– W pierwszych dwóch miesiącach zrealizowaliśmy założony plan sprzedaży do tego stopnia, że rozważamy publikację prognoz po zakończeniu pierwszego półrocza – sygnalizuje Marian Owerko, prezes Bakallandu. Publikacja byłaby możliwa w grudniu 2013 r. lub styczniu 2014 r.
Zdaniem ekspertów jest spora szansa na poprawę rezultatów przez Bakalland, zwłaszcza gdyby pojawiły się efekty restrukturyzacji zależnej firmy Pifo.
– W czwartek dobre wyniki opublikowało Helio, co może świadczyć o powolnej poprawie sytuacji na rynku po ponad dwóch trudnych latach – komentuje Adam Kaptur, analityk Millennium DM. Dodaje, że w tej branży o całorocznych rezultatach decyduje przede wszystkim IV kwartał i dlatego w styczniu spółki rzeczywiście mogą precyzyjnie oszacować wynik za cały rok obrotowy.
W roku 2012/2013 przychody Bakallandu wyniosły 266,7 mln zł. To o 0,5 proc. mniej niż rok wcześniej.

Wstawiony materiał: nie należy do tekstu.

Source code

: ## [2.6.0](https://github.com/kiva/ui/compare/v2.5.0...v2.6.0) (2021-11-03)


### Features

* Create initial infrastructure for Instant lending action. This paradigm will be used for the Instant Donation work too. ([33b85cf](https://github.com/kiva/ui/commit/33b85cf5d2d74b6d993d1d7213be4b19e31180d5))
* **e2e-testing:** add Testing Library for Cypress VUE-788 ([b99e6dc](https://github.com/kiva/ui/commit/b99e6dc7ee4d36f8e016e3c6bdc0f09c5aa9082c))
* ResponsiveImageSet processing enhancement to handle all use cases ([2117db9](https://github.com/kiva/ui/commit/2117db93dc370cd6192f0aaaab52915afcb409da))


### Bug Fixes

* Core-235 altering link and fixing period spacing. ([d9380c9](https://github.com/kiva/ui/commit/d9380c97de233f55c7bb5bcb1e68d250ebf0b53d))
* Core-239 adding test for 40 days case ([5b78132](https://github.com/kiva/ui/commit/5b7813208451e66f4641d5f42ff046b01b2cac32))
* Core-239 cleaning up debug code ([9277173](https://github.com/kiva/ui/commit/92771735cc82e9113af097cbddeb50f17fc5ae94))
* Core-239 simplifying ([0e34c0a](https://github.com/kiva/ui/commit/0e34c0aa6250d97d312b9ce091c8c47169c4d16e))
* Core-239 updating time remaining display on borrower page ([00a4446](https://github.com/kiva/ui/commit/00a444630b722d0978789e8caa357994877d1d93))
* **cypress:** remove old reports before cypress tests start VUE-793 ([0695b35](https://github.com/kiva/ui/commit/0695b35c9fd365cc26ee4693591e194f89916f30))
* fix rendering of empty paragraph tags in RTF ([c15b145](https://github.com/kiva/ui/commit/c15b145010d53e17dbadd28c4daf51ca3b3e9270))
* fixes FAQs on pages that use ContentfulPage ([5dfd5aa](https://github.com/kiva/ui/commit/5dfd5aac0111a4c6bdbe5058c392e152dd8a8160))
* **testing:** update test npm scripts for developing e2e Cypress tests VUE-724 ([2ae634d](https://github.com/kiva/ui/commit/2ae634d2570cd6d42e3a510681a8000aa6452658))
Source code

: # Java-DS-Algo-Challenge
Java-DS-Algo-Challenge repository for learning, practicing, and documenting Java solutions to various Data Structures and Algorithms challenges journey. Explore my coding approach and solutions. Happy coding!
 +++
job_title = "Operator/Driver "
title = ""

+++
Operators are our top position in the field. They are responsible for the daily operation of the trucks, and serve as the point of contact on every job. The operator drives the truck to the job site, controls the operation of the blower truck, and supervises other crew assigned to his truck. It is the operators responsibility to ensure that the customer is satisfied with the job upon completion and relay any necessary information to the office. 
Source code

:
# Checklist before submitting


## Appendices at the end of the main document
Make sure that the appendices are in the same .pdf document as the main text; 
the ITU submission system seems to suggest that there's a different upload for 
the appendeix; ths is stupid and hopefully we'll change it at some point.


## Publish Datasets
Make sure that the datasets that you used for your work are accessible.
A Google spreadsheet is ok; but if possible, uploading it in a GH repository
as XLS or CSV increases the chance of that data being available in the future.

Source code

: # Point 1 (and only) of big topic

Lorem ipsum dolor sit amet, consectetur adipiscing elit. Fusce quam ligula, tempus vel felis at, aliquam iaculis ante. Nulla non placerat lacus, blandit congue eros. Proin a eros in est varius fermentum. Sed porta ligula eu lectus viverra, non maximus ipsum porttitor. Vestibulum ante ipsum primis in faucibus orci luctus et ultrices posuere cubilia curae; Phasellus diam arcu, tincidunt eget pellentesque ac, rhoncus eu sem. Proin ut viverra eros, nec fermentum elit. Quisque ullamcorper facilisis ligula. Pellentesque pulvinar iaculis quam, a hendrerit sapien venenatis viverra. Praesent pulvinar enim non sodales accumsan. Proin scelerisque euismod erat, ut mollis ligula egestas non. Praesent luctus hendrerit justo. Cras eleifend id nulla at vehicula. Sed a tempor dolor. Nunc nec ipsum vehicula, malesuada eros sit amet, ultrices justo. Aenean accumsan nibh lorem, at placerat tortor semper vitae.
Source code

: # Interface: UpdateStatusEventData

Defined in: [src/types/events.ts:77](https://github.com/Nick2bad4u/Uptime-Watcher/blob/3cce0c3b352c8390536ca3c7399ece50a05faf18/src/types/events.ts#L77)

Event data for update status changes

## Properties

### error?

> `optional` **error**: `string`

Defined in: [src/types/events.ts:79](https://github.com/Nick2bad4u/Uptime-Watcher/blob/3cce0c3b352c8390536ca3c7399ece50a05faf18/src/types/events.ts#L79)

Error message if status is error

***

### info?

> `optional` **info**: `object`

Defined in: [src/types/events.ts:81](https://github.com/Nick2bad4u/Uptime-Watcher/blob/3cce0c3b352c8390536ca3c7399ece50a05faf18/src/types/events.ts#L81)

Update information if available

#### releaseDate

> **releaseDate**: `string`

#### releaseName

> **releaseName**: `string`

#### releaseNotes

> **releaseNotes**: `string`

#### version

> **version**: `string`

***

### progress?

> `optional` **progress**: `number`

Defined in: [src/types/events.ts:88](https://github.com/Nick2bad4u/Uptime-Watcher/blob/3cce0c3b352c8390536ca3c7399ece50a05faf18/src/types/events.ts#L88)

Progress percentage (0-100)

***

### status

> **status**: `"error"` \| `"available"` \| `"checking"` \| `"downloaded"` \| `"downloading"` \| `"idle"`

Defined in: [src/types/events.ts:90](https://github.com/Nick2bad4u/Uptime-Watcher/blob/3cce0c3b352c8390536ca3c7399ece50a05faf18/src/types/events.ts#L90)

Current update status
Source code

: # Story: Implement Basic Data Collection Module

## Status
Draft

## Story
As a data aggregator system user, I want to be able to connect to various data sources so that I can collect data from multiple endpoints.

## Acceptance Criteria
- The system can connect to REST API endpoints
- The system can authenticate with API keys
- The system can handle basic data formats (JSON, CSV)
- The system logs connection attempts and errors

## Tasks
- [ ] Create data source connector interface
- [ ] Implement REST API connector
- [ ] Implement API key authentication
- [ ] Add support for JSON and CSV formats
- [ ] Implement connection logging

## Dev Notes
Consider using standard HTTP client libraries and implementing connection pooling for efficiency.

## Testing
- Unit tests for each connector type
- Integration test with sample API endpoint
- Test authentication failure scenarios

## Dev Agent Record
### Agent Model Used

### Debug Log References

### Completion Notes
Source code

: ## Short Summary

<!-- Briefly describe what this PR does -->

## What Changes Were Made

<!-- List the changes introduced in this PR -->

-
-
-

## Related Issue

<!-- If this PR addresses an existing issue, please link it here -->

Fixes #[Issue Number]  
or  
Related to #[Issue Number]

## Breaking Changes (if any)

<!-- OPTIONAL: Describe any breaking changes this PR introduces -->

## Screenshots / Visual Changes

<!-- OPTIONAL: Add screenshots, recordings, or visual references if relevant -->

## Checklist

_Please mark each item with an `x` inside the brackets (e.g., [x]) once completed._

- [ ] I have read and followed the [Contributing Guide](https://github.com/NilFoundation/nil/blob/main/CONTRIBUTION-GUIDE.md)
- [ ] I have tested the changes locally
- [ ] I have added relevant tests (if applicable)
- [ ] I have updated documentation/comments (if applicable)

EBITDA spadła o 12,7 proc., do 16,6 mln zł. Z kolei na poziomie netto jest 2,2 mln zł straty, wobec ok. 0,6 mln zł zysku przed rokiem.
– Na słabsze wyniki wpływ miała przede wszystkim trwająca praktycznie do czerwca 2013 r. restrukturyzacja przejętej spółki Pifo Eko Strefa – mówi Owerko. Dodaje, że zakres zmian był bardzo szeroki i doprowadził do całkowitej, operacyjnej unifikacji spółek. – W naszym II i III kwartale dokonane zostały niezbędne i możliwe podwyżki cen w obszarze płatków śniadaniowych, których efekty są widoczne już w obecnym roku – dodaje Owerko. Poza tymi zmianami w IV kwartale Bakalland odpisał ok. 3 mln zł z działalności ukraińskiej. Wyniki obciążyły też jednorazowe koszty wprowadzenia na rynek nowych produktów.